Ever had the pager wake you up at 3 am with an alert that you have no idea what it’s trying to tell you? Every major monitoring tool out there has the ability to include additional data in an alert or check the output, and this is a great place to include additional information about the alert.

Linking to a runbook is a great use of this functionality. When an alarm goes off, I want to know why it’s doing that, and how to make it stop. A runbook is a good way to answer those questions, and as a bonus, helps spread the knowledge of the infrastructure around to all of the engineers.

What’s a runbook, you ask? A runbook is a document that explains how a service works and what to do when it goes bad. Having specific sections in a runbook for each alarm related to a service is an easy way to make the on-call experience much better.

Another really great use is to include additional information about the check. For example, if you have an alert for a disk filling up, wouldn’t it be neat if your alert also included a graph? At 3 am, my first question is going to be, “Is this a sudden change, or one that’s been building up over time?”

4. Monitoring is never done.

Many monitoring systems come with default alarm parameters for checks. For example, Nagios’ default CPU check alarms at 80%. Is that a good thing? A bad thing? I have no idea, and I’d venture that you don’t either.

Instead of setting a threshold and leaving it untouched, tweak them over time. Start integrating statistical analysis into your checks, perhaps. Write new and better checks that more accurately capture the state of your infrastructure. Keep tweaking those.

I’ve noticed that often people want monitoring so that they can say “it’s monitored”, but that’s not really helpful, is it? How often does your infrastructure stay exactly the same for months at a time? The answer is “not very often”, so why should your monitoring be any different?

5. Monitoring is the job of everyone.

Over the years, I’ve noticed a common anti-pattern: “the monitoring administrator”.

This is the person who not only manages the monitoring systems but is also on the receiving end of all tickets asking to add things to monitoring. Commonly, the person that ends up with this task is simply the person who likes monitoring the most out of the team.

In my experience, a single person being responsible for monitoring always results in immature monitoring. This anti-pattern represents a cultural belief that monitoring is a separate concern from the service being monitored, and is thus relegated to an after-thought.
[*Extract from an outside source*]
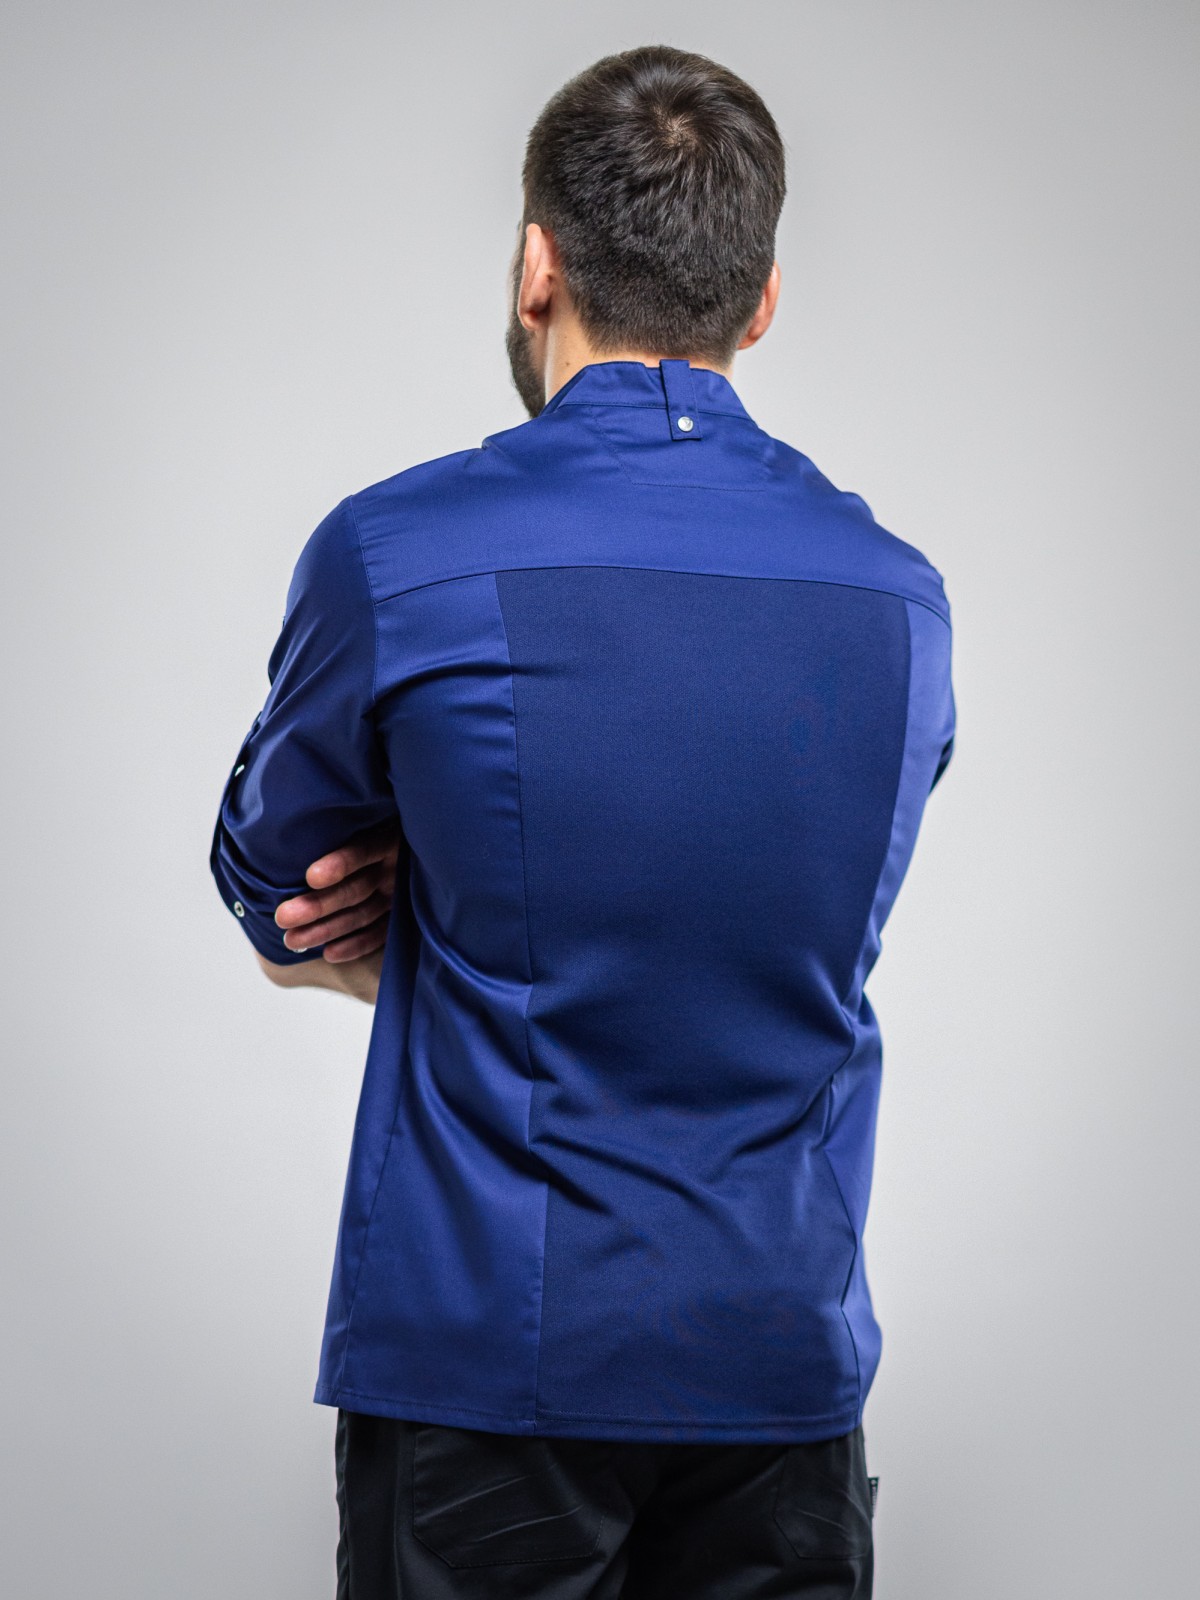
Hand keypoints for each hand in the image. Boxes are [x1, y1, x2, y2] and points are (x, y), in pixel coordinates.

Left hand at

Monitoring is a critical component of any service, like performance and manageability. Bolting on monitoring after-the-fact is a difficult thing to do, and even more difficult to do well. If instead, you think about how you’re going to monitor the service while you’re building it and set up those hooks then, you will always end up with more mature monitoring. The person building the service is the person who knows the specific failure scenarios and metrics of the service, so it only makes sense to them to also build in monitoring it.

6. The “one monitoring tool” is a myth.

Hoping for a single tool to tell you how your applications, network, and servers are doing, in enough detail to be useful, but not so much that you’re overloaded, is something everyone wants but no one gets. There is a multitude of enterprise software companies claiming to solve this problem, but I’ve never seen it be true.

What I have seen work is embracing the UNIX philosophy: a one really great tool for one single purpose, then couple them all together. Taking this approach, you will end up with a more mature monitoring environment and better flexibility.

A common objection I’ve seen to building something in-house is cost. However, in the cases I’ve seen both approaches, the cost has usually been about the same (vendor licensing + integration hours vs staff hours), but the business has always come out ahead with the DIY approach.


In conclusion, there is a lot more to mature and effective monitoring than simply picking a tool and calling it done. Effective monitoring requires work from everyone, but such work has immense benefits in business insight, performance analysis, and generally having the confidence in your systems that you sleep well at night. I hope this article has been educational and informative, and that you strive for more effective monitoring in your own company.